New FLSA Regulations. Recently, we alerted you to the fact that new regulations governing the “white collar” overtime exemptions under the federal Fair Labor Standards Act (FLSA) have been submitted for final review and approval to the Office of Management and Budget by the U.S. Department of Labor. As we noted, the effect of the new regulations will be to increase the minimum weekly salary that an employee must receive in order to qualify for exempt status. In addition, it is expected that there will be changes in the “duties” test to make it more difficult for employees who are now classified as exempt but who regularly perform non-exempt work to retain exempt status. The new regulations are expected to be released any time now.
Releases and the FLSA. In the case of Bodle v.
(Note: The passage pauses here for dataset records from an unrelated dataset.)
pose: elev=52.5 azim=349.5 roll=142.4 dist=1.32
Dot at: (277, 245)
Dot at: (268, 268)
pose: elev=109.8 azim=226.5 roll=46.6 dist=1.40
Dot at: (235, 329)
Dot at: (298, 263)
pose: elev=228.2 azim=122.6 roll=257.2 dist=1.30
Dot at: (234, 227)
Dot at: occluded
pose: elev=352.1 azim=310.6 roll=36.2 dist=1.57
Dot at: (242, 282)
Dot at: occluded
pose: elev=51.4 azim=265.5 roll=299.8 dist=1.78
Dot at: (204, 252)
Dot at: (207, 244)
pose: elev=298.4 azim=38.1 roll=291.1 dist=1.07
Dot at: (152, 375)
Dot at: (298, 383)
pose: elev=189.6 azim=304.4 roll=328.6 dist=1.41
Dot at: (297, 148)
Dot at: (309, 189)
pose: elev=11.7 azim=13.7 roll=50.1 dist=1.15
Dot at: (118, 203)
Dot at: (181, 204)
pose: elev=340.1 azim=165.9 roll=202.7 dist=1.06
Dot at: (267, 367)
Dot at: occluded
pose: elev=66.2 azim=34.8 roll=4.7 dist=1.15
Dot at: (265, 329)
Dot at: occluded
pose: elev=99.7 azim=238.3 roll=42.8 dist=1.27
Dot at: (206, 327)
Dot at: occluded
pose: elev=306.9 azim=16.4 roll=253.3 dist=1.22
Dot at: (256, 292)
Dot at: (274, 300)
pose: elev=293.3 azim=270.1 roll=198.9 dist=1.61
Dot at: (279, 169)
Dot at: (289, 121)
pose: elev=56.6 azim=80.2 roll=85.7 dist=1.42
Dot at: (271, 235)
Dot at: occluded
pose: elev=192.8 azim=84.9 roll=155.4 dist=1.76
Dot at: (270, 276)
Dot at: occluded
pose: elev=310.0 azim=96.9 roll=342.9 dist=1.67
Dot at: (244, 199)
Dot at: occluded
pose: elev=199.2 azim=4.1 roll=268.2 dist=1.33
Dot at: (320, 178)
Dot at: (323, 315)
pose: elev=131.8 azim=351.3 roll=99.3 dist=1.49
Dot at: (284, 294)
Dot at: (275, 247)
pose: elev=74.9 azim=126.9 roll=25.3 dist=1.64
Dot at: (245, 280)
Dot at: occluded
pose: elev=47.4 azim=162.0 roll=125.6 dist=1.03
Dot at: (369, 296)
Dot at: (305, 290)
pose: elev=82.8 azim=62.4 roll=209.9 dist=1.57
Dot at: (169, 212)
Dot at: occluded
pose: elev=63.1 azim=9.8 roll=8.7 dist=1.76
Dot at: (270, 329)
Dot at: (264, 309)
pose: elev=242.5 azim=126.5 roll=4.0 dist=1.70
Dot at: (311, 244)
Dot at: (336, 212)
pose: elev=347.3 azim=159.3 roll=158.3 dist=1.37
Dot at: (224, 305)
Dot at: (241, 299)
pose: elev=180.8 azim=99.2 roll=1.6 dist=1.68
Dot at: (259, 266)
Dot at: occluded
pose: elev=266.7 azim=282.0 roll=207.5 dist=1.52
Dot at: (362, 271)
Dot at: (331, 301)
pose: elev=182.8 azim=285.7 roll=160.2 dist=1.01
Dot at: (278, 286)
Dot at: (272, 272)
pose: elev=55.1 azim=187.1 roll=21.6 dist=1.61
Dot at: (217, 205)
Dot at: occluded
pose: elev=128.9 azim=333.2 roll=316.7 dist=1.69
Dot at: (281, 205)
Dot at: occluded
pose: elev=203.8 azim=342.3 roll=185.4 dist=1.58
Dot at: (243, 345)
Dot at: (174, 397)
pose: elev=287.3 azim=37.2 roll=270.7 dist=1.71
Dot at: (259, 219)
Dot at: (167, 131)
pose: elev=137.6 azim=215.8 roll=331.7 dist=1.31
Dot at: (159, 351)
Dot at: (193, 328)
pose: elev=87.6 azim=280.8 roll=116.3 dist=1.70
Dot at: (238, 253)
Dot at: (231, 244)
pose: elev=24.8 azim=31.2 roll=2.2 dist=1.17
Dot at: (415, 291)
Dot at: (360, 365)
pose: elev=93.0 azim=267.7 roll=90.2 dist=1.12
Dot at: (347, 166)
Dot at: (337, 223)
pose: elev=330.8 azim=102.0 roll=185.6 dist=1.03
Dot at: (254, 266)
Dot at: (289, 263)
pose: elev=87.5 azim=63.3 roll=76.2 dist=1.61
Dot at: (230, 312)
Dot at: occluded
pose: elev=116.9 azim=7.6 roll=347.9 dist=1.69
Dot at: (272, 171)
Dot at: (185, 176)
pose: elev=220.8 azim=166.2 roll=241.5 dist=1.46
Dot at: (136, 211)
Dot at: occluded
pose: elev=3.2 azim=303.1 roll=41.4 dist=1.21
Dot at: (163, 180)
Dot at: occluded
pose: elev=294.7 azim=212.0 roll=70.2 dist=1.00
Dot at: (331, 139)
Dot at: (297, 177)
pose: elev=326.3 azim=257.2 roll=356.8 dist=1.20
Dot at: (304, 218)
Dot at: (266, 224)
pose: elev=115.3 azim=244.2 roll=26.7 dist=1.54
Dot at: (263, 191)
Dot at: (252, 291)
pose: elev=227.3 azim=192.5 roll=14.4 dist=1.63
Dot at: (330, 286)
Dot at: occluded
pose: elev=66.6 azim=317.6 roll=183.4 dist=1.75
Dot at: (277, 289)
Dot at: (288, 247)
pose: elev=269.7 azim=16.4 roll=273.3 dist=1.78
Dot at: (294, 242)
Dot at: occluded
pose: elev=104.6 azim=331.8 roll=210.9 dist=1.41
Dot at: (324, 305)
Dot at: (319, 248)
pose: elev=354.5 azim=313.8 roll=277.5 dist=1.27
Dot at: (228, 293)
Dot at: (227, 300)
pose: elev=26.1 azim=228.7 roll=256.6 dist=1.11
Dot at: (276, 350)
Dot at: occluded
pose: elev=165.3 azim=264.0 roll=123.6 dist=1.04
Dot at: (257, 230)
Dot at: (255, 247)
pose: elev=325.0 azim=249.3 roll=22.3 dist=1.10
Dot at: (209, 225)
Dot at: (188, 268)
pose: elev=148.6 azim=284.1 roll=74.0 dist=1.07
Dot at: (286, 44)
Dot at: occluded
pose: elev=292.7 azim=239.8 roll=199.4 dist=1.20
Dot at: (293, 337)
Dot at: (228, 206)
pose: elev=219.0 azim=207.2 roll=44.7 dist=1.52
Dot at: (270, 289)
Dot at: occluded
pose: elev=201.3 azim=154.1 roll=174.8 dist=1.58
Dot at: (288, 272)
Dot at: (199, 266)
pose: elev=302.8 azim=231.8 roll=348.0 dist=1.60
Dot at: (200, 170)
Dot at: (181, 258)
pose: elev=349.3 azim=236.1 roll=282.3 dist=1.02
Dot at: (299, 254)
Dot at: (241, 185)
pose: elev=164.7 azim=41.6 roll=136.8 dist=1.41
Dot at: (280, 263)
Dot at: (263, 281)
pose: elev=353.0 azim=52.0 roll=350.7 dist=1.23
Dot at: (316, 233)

TXL Mortgage Corp., No. 14-20224 (June 1, 2015), the United States Court of Appeals for the Fifth Circuit held that a broadly-worded release executed in connection with a noncompetition agreement did not bar the employee who signed the release from pursuing claims for unpaid overtime. The court essentially found that there was no factual development that would allow the court to conclude that the release intended to cover unpaid overtime. This case underscores the need for legal advice in the drafting of carefully worded releases in employee settlement agreements.
Definition of “Independent Contractor”. The Administrator of the Department of Labor’s Wage and Hour Division has disclosed that he will issue an “Administrator’s Interpretation” to clarify the definition of “independent contractor” under the FLSA. While the precise timing of the release is unknown, it is expected that the definition will expand the “economic realities” test to make it more difficult for employers to avoid obligations applying to employees by classifying workers as independent contractors. The Interpretation is expected to impact not only individuals traditionally classified as independent contractors but also those now classified as franchisees and volunteers.
Employee Use of Smart Phones. In August, 2015, the Department of Labor plans to publish a request for information on employee use of smart phones. This is in line with questions that have been raised as to whether employees who use smart phones to conduct the employer’s business outside of normal working hours are performing compensable work and thus may be eligible for overtime pay for those activities. This inquiry impacts not only on possible FLSA liability but also on the employer’s record-keeping obligations, especially in circumstances in which those obligations conflict with an employee’s privacy rights.
Minimum Wage Laws. Political pressure to increase federal and state minimum wage laws continues to be exerted. The current federal minimum wage is $7.25 per hour; in Illinois, the minimum wage is $8.25 per hour. The recently issued “President’s Plan to Reward Work by Raising the Minimum Wage proposes to increase the federal minimum wage to $9.00 per hour in stages by the end of 2015 and to index it to inflation thereafter. In the meantime, states and cities have acted on their own to increase the minimum wage in their jurisdictions. The minimum wage in the District of Columbia is $9.50 per hour, increasing to $10.50 per hour on July 1, 2015 and to $11.50 in 2016. The minimum wage California and Massachusetts is $9.00 per hour, increasing to $10.00 per hour as of January 1, 2015. In Washington state, the minimum wage is $9.47 per hour, while Oregon’s minimum wage is $9.25.
Locally-applicable minimum wages are as follows: San Francisco -- $15 in 2018; Seattle -- $15 (2018-2021); Los Angeles -- $15.37 (hotels) (2015-2016); Oakland, CA -- $12.25 in 2015; and Chicago -- $13.00 in 2019.
Interns and Fair Employment Laws. Traditionally, interns are not regarded as employees and thus are not covered by federal and state fair employment discrimination and anti-harassment laws. That is now beginning to change. Illinois and New York City amended its Human Rights Law this year to add protections covering both paid and unpaid interns in certain circumstances. This follows the July, 2014 amendment to the New York State Human Rights Law that expanded the law to cover unpaid interns.